La risposta non si è fatta attendere e il tono, in attesa del vertice di maggioranza convocato per lunedì, è da muro contro muro. Luigi Di Maio l’ha offerta ai giornalisti che lo attendevano Matera per Expo 2020, la cui prima domanda è stata sulle parole pronunciate ieri da Giuseppe Conte. “I toni ‘o si fa così o si va a casa’ fanno del male al Paese, fanno del male al governo. In politica si ascolta la prima forza politica che è il M5s, perché se va a casa il M5s è difficile che possa esistere ancora una coalizione di governo”, ha detto il capo politico pentastellato replicando al premier che ieri sul tema della lotta all’evasione ha detto: “Chi non fa squadra è fuori dal governo”.

“Non c’è nessun ultimatum contro un ultimatum – ha proseguito Di Maio – Io credo soltanto che bisogna fare in modo che in questo governo ci sia meno nervosismo, meno prese di posizione dure e mettere al centro le persone e non le proprie opinioni“. “Prima di tutto sono soddisfatto che domani finalmente si riunisce questo vertice di maggioranza che stavamo chiedendo da un po’, un vertice di governo che deve servire a mettere nella legge di bilancio tre proposte che per noi sono imprescindibili: o si fanno o non esiste ancora la manovra“, ha proseguito il ministro degli Esteri.

“L’obiettivo adesso per noi è aiutare gli imprenditori, le partite iva, i commercianti e fare una vera lotta all’evasione. Ai piccoli come ai grandi, solo che in Italia per anni si sono utilizzati strumenti per perseguire i piccoli evasori e non hanno raggiunto l’obiettivo, si sono totalmente ignorati gli strumenti per i grandi per esempio il carcere ai grandi evasori e la confisca per proporzione”, ha detto ancora Di Maio.

Che questa mattina sul proprio profilo Facebook ha pubblicato un post del Blog delle Stelle del 19 ottobre che ribadisce “le richieste del MoVimento 5 Stelle sulla manovra”, articolate in tre punti: “Introduzione subito del carcere ai grandi evasori e la confisca per sproporzione”, “obbligo del pos ma solo dopo aver abbattuto drasticamente i costi su carte di credito e dispositivi” e “revocare il cambio del regime forfettario per le partite iva al 15%”. Con una postilla che va in direzione esattamente contraria alle parole pronunciate di ieri da Conte: “Ricordiamo a tutti che una vera lotta all’evasione si fa con il buon senso. Colpendo gli evasori e anche i grandi evasori, trovando il coraggio di aggredire i colossi finanziari, i concessionari autostradali e i pesci grossi che evadono miliardi di euro”.

Sabato il premier aveva risposto alle critiche Di Maio sul piano anti-evasione fiscale messo a punto dal governo. “Per me va bene tutto, il limite al contante, il pos – aveva detto il leader M5s in una diretta Facebook – ma non possiamo criminalizzare delle categorie, non possiamo combattere contro il commerciante, contro categorie gia’ vessate. Chi evade se ne frega, mentre i commercianti hanno soltanto degli adempimenti in più”. “Il piano anti-evasione non può essere né smantellato né toccato – aveva replicato il primo ministro – Io ho iniziato con il M5S che gridava ‘onestà onestà’ e tutte le forze politiche non devono tirarsi indietro”. “Qui bisogna fare squadra, chi non la pensa così è fuori dal governo“, aveva aggiunto.

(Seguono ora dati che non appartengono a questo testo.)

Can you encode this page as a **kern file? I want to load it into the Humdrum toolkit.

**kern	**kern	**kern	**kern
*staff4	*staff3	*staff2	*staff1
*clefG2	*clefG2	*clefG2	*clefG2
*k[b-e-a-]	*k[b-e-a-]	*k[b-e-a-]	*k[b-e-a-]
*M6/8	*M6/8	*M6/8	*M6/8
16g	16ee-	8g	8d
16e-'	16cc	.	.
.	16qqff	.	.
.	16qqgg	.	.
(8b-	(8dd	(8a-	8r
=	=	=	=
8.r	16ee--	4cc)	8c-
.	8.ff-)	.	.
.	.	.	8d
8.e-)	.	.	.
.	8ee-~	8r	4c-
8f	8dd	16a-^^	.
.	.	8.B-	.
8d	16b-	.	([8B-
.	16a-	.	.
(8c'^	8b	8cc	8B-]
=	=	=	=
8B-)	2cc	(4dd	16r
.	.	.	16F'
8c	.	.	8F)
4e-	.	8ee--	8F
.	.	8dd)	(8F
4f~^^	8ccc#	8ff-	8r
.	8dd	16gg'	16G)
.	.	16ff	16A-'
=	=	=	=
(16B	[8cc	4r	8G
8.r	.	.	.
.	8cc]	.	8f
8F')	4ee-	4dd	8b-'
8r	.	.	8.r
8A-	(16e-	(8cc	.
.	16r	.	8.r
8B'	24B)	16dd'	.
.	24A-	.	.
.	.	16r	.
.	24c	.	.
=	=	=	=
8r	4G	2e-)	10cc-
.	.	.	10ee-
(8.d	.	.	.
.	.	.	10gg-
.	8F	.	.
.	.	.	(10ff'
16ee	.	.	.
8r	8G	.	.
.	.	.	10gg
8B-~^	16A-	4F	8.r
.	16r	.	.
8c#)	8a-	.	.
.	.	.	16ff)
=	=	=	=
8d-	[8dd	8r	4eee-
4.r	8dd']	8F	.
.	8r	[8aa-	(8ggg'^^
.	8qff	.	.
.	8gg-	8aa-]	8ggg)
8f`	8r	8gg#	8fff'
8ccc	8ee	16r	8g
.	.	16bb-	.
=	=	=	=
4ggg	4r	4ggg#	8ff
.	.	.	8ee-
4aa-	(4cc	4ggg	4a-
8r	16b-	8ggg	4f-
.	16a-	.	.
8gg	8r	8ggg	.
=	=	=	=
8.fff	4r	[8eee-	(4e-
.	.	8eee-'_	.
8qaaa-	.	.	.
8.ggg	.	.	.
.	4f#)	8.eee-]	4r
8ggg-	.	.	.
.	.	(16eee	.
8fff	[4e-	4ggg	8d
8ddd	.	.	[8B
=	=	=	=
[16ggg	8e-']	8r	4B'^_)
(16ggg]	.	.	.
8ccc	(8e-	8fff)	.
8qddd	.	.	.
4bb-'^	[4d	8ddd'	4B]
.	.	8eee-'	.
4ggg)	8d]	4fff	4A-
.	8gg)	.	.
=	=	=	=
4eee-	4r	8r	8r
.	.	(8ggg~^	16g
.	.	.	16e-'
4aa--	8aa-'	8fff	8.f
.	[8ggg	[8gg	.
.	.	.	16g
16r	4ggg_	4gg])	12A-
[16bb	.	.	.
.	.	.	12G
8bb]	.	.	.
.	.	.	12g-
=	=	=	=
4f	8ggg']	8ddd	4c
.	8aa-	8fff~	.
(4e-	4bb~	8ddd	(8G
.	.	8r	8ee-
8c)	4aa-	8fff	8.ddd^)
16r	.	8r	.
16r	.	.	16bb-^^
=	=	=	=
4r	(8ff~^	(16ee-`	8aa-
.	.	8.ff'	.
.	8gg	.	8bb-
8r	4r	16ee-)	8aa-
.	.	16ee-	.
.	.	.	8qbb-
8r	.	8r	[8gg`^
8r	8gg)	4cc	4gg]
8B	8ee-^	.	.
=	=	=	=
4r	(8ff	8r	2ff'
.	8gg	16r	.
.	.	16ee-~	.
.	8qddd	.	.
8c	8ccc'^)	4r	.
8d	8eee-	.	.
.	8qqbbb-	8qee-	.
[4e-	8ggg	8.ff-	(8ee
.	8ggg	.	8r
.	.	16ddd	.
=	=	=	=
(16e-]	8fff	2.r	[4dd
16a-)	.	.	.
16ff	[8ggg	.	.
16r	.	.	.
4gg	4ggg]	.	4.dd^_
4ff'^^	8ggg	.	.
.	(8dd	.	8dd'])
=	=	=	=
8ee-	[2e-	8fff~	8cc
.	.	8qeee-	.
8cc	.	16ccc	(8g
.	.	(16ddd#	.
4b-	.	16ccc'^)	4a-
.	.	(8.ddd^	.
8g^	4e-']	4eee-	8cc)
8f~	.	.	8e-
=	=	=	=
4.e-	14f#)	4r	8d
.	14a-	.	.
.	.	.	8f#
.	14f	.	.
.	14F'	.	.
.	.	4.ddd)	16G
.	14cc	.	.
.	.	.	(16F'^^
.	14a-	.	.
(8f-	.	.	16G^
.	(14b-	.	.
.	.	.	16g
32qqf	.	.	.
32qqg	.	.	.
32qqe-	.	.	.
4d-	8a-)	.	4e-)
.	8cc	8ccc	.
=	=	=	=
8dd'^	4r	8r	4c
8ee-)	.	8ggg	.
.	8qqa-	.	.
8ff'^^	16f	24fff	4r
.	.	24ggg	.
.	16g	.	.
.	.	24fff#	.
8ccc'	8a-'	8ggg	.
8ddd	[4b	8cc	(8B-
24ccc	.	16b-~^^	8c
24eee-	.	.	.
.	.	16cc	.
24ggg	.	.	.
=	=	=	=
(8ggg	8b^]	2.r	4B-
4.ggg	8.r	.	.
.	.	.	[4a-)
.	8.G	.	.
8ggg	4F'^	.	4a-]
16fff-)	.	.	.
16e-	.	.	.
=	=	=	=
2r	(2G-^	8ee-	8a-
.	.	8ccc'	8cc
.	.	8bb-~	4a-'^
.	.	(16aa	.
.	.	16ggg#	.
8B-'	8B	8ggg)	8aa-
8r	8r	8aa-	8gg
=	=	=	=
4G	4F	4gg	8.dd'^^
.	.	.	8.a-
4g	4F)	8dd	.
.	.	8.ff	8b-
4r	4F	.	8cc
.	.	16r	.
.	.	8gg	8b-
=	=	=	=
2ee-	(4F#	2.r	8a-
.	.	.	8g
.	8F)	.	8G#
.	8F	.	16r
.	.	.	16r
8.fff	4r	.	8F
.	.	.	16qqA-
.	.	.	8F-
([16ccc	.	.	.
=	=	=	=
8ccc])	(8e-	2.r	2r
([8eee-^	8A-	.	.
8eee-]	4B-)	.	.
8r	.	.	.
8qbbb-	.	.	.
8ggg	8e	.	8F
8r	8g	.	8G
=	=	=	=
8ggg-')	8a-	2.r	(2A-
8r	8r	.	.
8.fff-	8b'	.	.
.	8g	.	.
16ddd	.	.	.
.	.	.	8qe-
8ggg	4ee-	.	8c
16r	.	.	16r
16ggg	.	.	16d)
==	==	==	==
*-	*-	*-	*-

Intanto in maggioranza pare non esserci accordo sulla effettiva convocazione del vertice di domani. “Non sono permalosa, però vorrei sottolineare che della convocazione di una riunione di maggioranza lo apprendo ora perché io non ho ricevuto alcuna telefonata e alcuna comunicazione”, ha detto il ministro dell’Agricoltura Teresa Bellanova (Italia Viva) ad Agenda su Sky TG24. “In questo momento la mia agenda dice che lunedì mattina sono a discutere con i produttori e con i rappresentati istituzionali nella prefettura di Ferrara di cimice asiatica che sta distruggendo le culture frutticole – ha risposto la capo delegazione di Iv al governo – Se ci saranno altre riunioni spero di essere informata al pari degli altri componenti della maggioranza”.